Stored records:
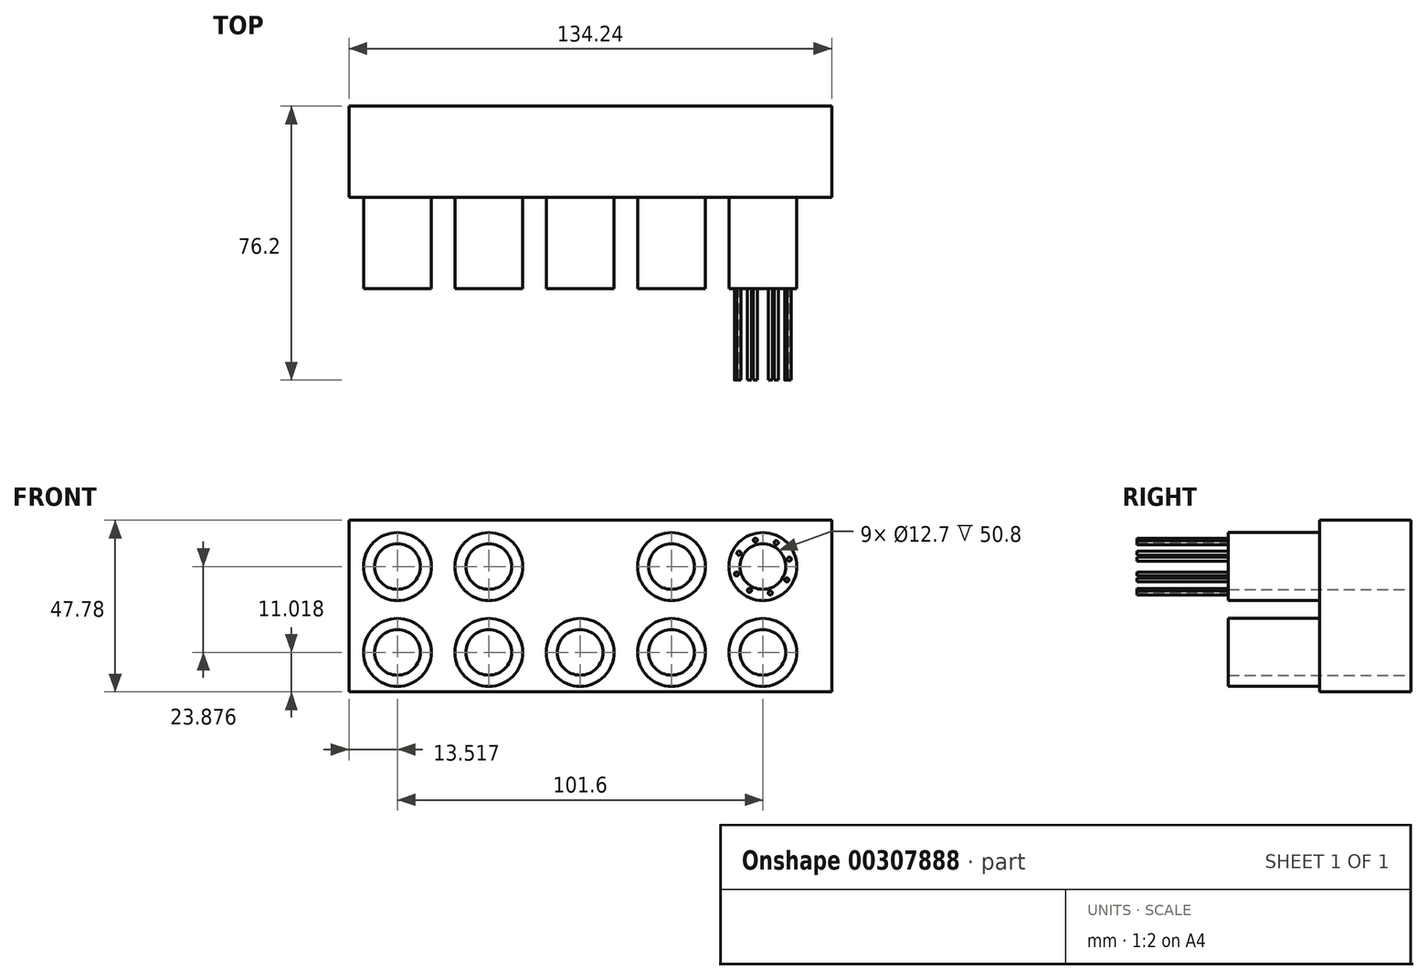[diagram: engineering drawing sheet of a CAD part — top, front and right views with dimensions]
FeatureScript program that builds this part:
annotation { "Feature Type Name" : "Feature", "Feature Type Description" : "" }
export const myFeature = defineFeature(function(context is Context, id is Id, definition is map)
    precondition{}
    {
        {
            var Q0;
            Q0=qCreatedBy(makeId("Front.planeOp"),FACE);
            var sketch = newSketch(context, id + "F0", { "sketchPlane" : qUnion([Q0])});
            skLineSegment(sketch, "E0.bottom", {"start": v(-60.36, 25) * mm, "end": v(73.88, 25) * mm});
            skLineSegment(sketch, "E0.top", {"start": v(-60.36, -22.8) * mm, "end": v(73.88, -22.8) * mm});
            skLineSegment(sketch, "E0.left", {"start": v(-60.36, 25) * mm, "end": v(-60.36, -22.8) * mm});
            skLineSegment(sketch, "E0.right", {"start": v(73.88, 25) * mm, "end": v(73.88, -22.8) * mm});
            skSolve(sketch);
        }
        {
            var Q0;
            Q0 = qSketchRegion(id + "F0", true);
            extrude(context, id + "F1", {"entities" : qUnion([Q0]), "depth" : 25.4 * mm});
        }
        {
            var Q0;
            Q0=makeQuery(id+"F1.opExtrude","CAP_FACE",FACE,{"disambiguationData":[OSD([sQuery(id+"F0.wireOp",EDGE,"E0.bottom"),sQuery(id+"F0.wireOp",EDGE,"E0.top"),sQuery(id+"F0.wireOp",EDGE,"E0.left"),sQuery(id+"F0.wireOp",EDGE,"E0.right")])],"isStart":false});
            var sketch = newSketch(context, id + "F2", { "sketchPlane" : qUnion([Q0])});
            skCircle(sketch, "E1", {"center": v(-46.84, 12.1) * mm, "radius": 6.35 * mm});
            skCircle(sketch, "E2", {"center": v(-46.84, 12.1) * mm, "radius": 9.45 * mm});
            skCircle(sketch, "E3.0.1.0", {"center": v(-46.84, -11.77) * mm, "radius": 6.35 * mm});
            skCircle(sketch, "E3.0.1.1", {"center": v(-46.84, -11.77) * mm, "radius": 9.45 * mm});
            skCircle(sketch, "E3.1.0.0", {"center": v(-21.44, 12.1) * mm, "radius": 6.35 * mm});
            skCircle(sketch, "E3.1.0.1", {"center": v(-21.44, 12.1) * mm, "radius": 9.45 * mm});
            skCircle(sketch, "E3.1.1.0", {"center": v(-21.44, -11.77) * mm, "radius": 6.35 * mm});
            skCircle(sketch, "E3.1.1.1", {"center": v(-21.44, -11.77) * mm, "radius": 9.45 * mm});
            skCircle(sketch, "E3.2.1.0", {"center": v(3.96, -11.77) * mm, "radius": 6.35 * mm});
            skCircle(sketch, "E3.2.1.1", {"center": v(3.96, -11.77) * mm, "radius": 9.45 * mm});
            skCircle(sketch, "E3.3.0.0", {"center": v(29.36, 12.1) * mm, "radius": 6.35 * mm});
            skCircle(sketch, "E3.3.0.1", {"center": v(29.36, 12.1) * mm, "radius": 9.45 * mm});
            skCircle(sketch, "E3.3.1.0", {"center": v(29.36, -11.77) * mm, "radius": 6.35 * mm});
            skCircle(sketch, "E3.3.1.1", {"center": v(29.36, -11.77) * mm, "radius": 9.45 * mm});
            skCircle(sketch, "E3.4.0.0", {"center": v(54.76, 12.1) * mm, "radius": 6.35 * mm});
            skCircle(sketch, "E3.4.0.1", {"center": v(54.76, 12.1) * mm, "radius": 9.45 * mm});
            skCircle(sketch, "E3.4.1.0", {"center": v(54.76, -11.77) * mm, "radius": 6.35 * mm});
            skCircle(sketch, "E3.4.1.1", {"center": v(54.76, -11.77) * mm, "radius": 9.45 * mm});
            skLineSegment(sketch, "E3.direction1", {"start": v(-46.84, 12.1) * mm, "end": v(-21.44, 12.1) * mm, "construction": true});
            skLineSegment(sketch, "E3.direction2", {"start": v(-46.84, 12.1) * mm, "end": v(-46.84, -11.77) * mm, "construction": true});
            skSolve(sketch);
        }
        {
            var Q0;
            Q0 = qSketchRegion(id + "F2", true);
            extrude(context, id + "F3", {"entities" : qUnion([Q0]), "operationType" : NewBodyOperationType.ADD, "depth" : 25.4 * mm});
        }
        {
            var Q0;
            Q0=makeQuery(id+"F3.boolean.opBoolean","SPLIT",FACE,{"disambiguationData":[TD([makeQuery(id+"F3.opExtrude","SWEPT_FACE",FACE,{"disambiguationData":[OSD([sQuery(id+"F2.wireOp",EDGE,"E1")])]})])],"derivedFrom":makeQuery(id+"F1.opExtrude","CAP_FACE",FACE,{"disambiguationData":[OSD([sQuery(id+"F0.wireOp",EDGE,"E0.bottom"),sQuery(id+"F0.wireOp",EDGE,"E0.top"),sQuery(id+"F0.wireOp",EDGE,"E0.left"),sQuery(id+"F0.wireOp",EDGE,"E0.right")])],"isStart":false})});
            var Q1;
            Q1=makeQuery(id+"F3.boolean.opBoolean","SPLIT",FACE,{"disambiguationData":[TD([makeQuery(id+"F3.opExtrude","SWEPT_FACE",FACE,{"disambiguationData":[OSD([sQuery(id+"F2.wireOp",EDGE,"E3.1.0.0")])]})])],"derivedFrom":makeQuery(id+"F1.opExtrude","CAP_FACE",FACE,{"disambiguationData":[OSD([sQuery(id+"F0.wireOp",EDGE,"E0.bottom"),sQuery(id+"F0.wireOp",EDGE,"E0.top"),sQuery(id+"F0.wireOp",EDGE,"E0.left"),sQuery(id+"F0.wireOp",EDGE,"E0.right")])],"isStart":false})});
            var Q2;
            Q2=makeQuery(id+"F3.boolean.opBoolean","SPLIT",FACE,{"disambiguationData":[TD([makeQuery(id+"F3.opExtrude","SWEPT_FACE",FACE,{"disambiguationData":[OSD([sQuery(id+"F2.wireOp",EDGE,"E3.3.0.0")])]})])],"derivedFrom":makeQuery(id+"F1.opExtrude","CAP_FACE",FACE,{"disambiguationData":[OSD([sQuery(id+"F0.wireOp",EDGE,"E0.bottom"),sQuery(id+"F0.wireOp",EDGE,"E0.top"),sQuery(id+"F0.wireOp",EDGE,"E0.left"),sQuery(id+"F0.wireOp",EDGE,"E0.right")])],"isStart":false})});
            var Q3;
            Q3=makeQuery(id+"F3.boolean.opBoolean","SPLIT",FACE,{"disambiguationData":[TD([makeQuery(id+"F3.opExtrude","SWEPT_FACE",FACE,{"disambiguationData":[OSD([sQuery(id+"F2.wireOp",EDGE,"E3.4.0.0")])]})])],"derivedFrom":makeQuery(id+"F1.opExtrude","CAP_FACE",FACE,{"disambiguationData":[OSD([sQuery(id+"F0.wireOp",EDGE,"E0.bottom"),sQuery(id+"F0.wireOp",EDGE,"E0.top"),sQuery(id+"F0.wireOp",EDGE,"E0.left"),sQuery(id+"F0.wireOp",EDGE,"E0.right")])],"isStart":false})});
            var Q4;
            Q4=makeQuery(id+"F3.boolean.opBoolean","SPLIT",FACE,{"disambiguationData":[TD([makeQuery(id+"F3.opExtrude","SWEPT_FACE",FACE,{"disambiguationData":[OSD([sQuery(id+"F2.wireOp",EDGE,"E3.4.1.0")])]})])],"derivedFrom":makeQuery(id+"F1.opExtrude","CAP_FACE",FACE,{"disambiguationData":[OSD([sQuery(id+"F0.wireOp",EDGE,"E0.bottom"),sQuery(id+"F0.wireOp",EDGE,"E0.top"),sQuery(id+"F0.wireOp",EDGE,"E0.left"),sQuery(id+"F0.wireOp",EDGE,"E0.right")])],"isStart":false})});
            var Q5;
            Q5=makeQuery(id+"F3.boolean.opBoolean","SPLIT",FACE,{"disambiguationData":[TD([makeQuery(id+"F3.opExtrude","SWEPT_FACE",FACE,{"disambiguationData":[OSD([sQuery(id+"F2.wireOp",EDGE,"E3.3.1.0")])]})])],"derivedFrom":makeQuery(id+"F1.opExtrude","CAP_FACE",FACE,{"disambiguationData":[OSD([sQuery(id+"F0.wireOp",EDGE,"E0.bottom"),sQuery(id+"F0.wireOp",EDGE,"E0.top"),sQuery(id+"F0.wireOp",EDGE,"E0.left"),sQuery(id+"F0.wireOp",EDGE,"E0.right")])],"isStart":false})});
            var Q6;
            Q6=makeQuery(id+"F3.boolean.opBoolean","SPLIT",FACE,{"disambiguationData":[TD([makeQuery(id+"F3.opExtrude","SWEPT_FACE",FACE,{"disambiguationData":[OSD([sQuery(id+"F2.wireOp",EDGE,"E3.2.1.0")])]})])],"derivedFrom":makeQuery(id+"F1.opExtrude","CAP_FACE",FACE,{"disambiguationData":[OSD([sQuery(id+"F0.wireOp",EDGE,"E0.bottom"),sQuery(id+"F0.wireOp",EDGE,"E0.top"),sQuery(id+"F0.wireOp",EDGE,"E0.left"),sQuery(id+"F0.wireOp",EDGE,"E0.right")])],"isStart":false})});
            var Q7;
            Q7=makeQuery(id+"F3.boolean.opBoolean","SPLIT",FACE,{"disambiguationData":[TD([makeQuery(id+"F3.opExtrude","SWEPT_FACE",FACE,{"disambiguationData":[OSD([sQuery(id+"F2.wireOp",EDGE,"E3.1.1.0")])]})])],"derivedFrom":makeQuery(id+"F1.opExtrude","CAP_FACE",FACE,{"disambiguationData":[OSD([sQuery(id+"F0.wireOp",EDGE,"E0.bottom"),sQuery(id+"F0.wireOp",EDGE,"E0.top"),sQuery(id+"F0.wireOp",EDGE,"E0.left"),sQuery(id+"F0.wireOp",EDGE,"E0.right")])],"isStart":false})});
            var Q8;
            Q8=makeQuery(id+"F3.boolean.opBoolean","SPLIT",FACE,{"disambiguationData":[TD([makeQuery(id+"F3.opExtrude","SWEPT_FACE",FACE,{"disambiguationData":[OSD([sQuery(id+"F2.wireOp",EDGE,"E3.0.1.0")])]})])],"derivedFrom":makeQuery(id+"F1.opExtrude","CAP_FACE",FACE,{"disambiguationData":[OSD([sQuery(id+"F0.wireOp",EDGE,"E0.bottom"),sQuery(id+"F0.wireOp",EDGE,"E0.top"),sQuery(id+"F0.wireOp",EDGE,"E0.left"),sQuery(id+"F0.wireOp",EDGE,"E0.right")])],"isStart":false})});
            extrude(context, id + "F4", {"entities" : qUnion([Q0, Q1, Q2, Q3, Q4, Q5, Q6, Q7, Q8]), "operationType" : NewBodyOperationType.REMOVE, "oppositeDirection" : true, "depth" : 25.4 * mm});
        }
        {
            var Q0;
            Q0=makeQuery(id+"F3.opExtrude","CAP_FACE",FACE,{"disambiguationData":[OSD([sQuery(id+"F2.wireOp",EDGE,"E3.4.0.0"),sQuery(id+"F2.wireOp",EDGE,"E3.4.0.1")])],"isStart":false});
            var sketch = newSketch(context, id + "F5", { "sketchPlane" : qUnion([Q0])});
            skCircle(sketch, "E4", {"center": v(52.7, 19.44) * mm, "radius": 0.56 * mm});
            skCircle(sketch, "E5.1.0", {"center": v(48.1, 15.83) * mm, "radius": 0.56 * mm});
            skCircle(sketch, "E5.2.0", {"center": v(47.42, 10.04) * mm, "radius": 0.56 * mm});
            skCircle(sketch, "E5.3.0", {"center": v(51.03, 5.46) * mm, "radius": 0.56 * mm});
            skCircle(sketch, "E5.4.0", {"center": v(56.82, 4.77) * mm, "radius": 0.56 * mm});
            skCircle(sketch, "E5.5.0", {"center": v(61.4, 8.38) * mm, "radius": 0.56 * mm});
            skCircle(sketch, "E5.6.0", {"center": v(62.1, 14.17) * mm, "radius": 0.56 * mm});
            skCircle(sketch, "E5.7.0", {"center": v(58.48, 18.75) * mm, "radius": 0.56 * mm});
            skPoint(sketch, "E5.center", {"position": v(54.76, 12.1) * mm});
            skSolve(sketch);
        }
        {
            var Q0;
            Q0=makeQuery(id+"F5.imprint","IMPRINT",FACE,{"disambiguationData":[TD([[makeQuery(id+"F5.imprint","IMPRINT",EDGE,{"derivedFrom":sQuery(id+"F5.wireOp",EDGE,"E5.1.0")}),1.0]])]});
            var Q1;
            Q1=makeQuery(id+"F5.imprint","IMPRINT",FACE,{"disambiguationData":[TD([[makeQuery(id+"F5.imprint","IMPRINT",EDGE,{"derivedFrom":sQuery(id+"F5.wireOp",EDGE,"E4")}),1.0]])]});
            var Q2;
            Q2=makeQuery(id+"F5.imprint","IMPRINT",FACE,{"disambiguationData":[TD([[makeQuery(id+"F5.imprint","IMPRINT",EDGE,{"derivedFrom":sQuery(id+"F5.wireOp",EDGE,"E5.7.0")}),1.0]])]});
            var Q3;
            Q3=makeQuery(id+"F5.imprint","IMPRINT",FACE,{"disambiguationData":[TD([[makeQuery(id+"F5.imprint","IMPRINT",EDGE,{"derivedFrom":sQuery(id+"F5.wireOp",EDGE,"E5.6.0")}),1.0]])]});
            var Q4;
            Q4=makeQuery(id+"F5.imprint","IMPRINT",FACE,{"disambiguationData":[TD([[makeQuery(id+"F5.imprint","IMPRINT",EDGE,{"derivedFrom":sQuery(id+"F5.wireOp",EDGE,"E5.5.0")}),1.0]])]});
            var Q5;
            Q5=makeQuery(id+"F5.imprint","IMPRINT",FACE,{"disambiguationData":[TD([[makeQuery(id+"F5.imprint","IMPRINT",EDGE,{"derivedFrom":sQuery(id+"F5.wireOp",EDGE,"E5.4.0")}),1.0]])]});
            var Q6;
            Q6=makeQuery(id+"F5.imprint","IMPRINT",FACE,{"disambiguationData":[TD([[makeQuery(id+"F5.imprint","IMPRINT",EDGE,{"derivedFrom":sQuery(id+"F5.wireOp",EDGE,"E5.3.0")}),1.0]])]});
            var Q7;
            Q7=makeQuery(id+"F5.imprint","IMPRINT",FACE,{"disambiguationData":[TD([[makeQuery(id+"F5.imprint","IMPRINT",EDGE,{"derivedFrom":sQuery(id+"F5.wireOp",EDGE,"E5.2.0")}),1.0]])]});
            extrude(context, id + "F6", {"entities" : qUnion([Q0, Q1, Q2, Q3, Q4, Q5, Q6, Q7]), "depth" : 25.4 * mm});
        }
    });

Direction: Please retype the data from its start through the line that holds "export const myFeature", with both ends included. Omit the picture from your copy.

Result for this exercise:
[diagram: engineering drawing sheet of a CAD part — top, front and right views with dimensions]
FeatureScript program that builds this part:
annotation { "Feature Type Name" : "Feature", "Feature Type Description" : "" }
export const myFeature = defineFeature(function(context is Context, id is Id, definition is map)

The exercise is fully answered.